┌────────

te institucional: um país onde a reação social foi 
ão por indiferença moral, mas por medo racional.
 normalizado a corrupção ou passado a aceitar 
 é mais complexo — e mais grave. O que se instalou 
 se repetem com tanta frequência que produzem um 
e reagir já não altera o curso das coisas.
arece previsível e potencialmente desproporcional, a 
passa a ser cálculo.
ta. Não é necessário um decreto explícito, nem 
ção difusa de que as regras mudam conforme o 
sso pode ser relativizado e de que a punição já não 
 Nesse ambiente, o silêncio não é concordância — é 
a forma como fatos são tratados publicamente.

└────────
┌────────

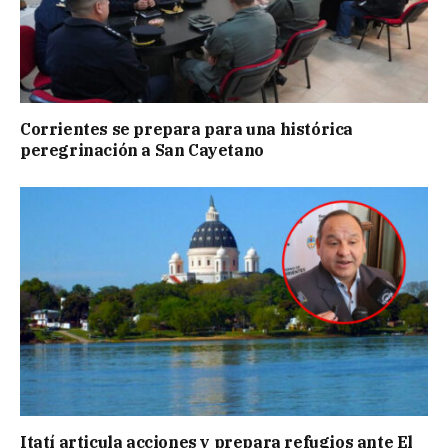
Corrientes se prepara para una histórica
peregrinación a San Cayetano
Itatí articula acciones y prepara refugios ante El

└────────

PROBLEM TO SOLVE =>
Retype the lines of the entries from the one containing "te institucional: um" through the one containing "a forma como fatos são tratados publicamente.", both included, with every character unchanged.

PROBLEM SOLUTION =>
te institucional: um país onde a reação social foi 
ão por indiferença moral, mas por medo racional.
 normalizado a corrupção ou passado a aceitar 
 é mais complexo — e mais grave. O que se instalou 
 se repetem com tanta frequência que produzem um 
e reagir já não altera o curso das coisas.
arece previsível e potencialmente desproporcional, a 
passa a ser cálculo.
ta. Não é necessário um decreto explícito, nem 
ção difusa de que as regras mudam conforme o 
sso pode ser relativizado e de que a punição já não 
 Nesse ambiente, o silêncio não é concordância — é 
a forma como fatos são tratados publicamente.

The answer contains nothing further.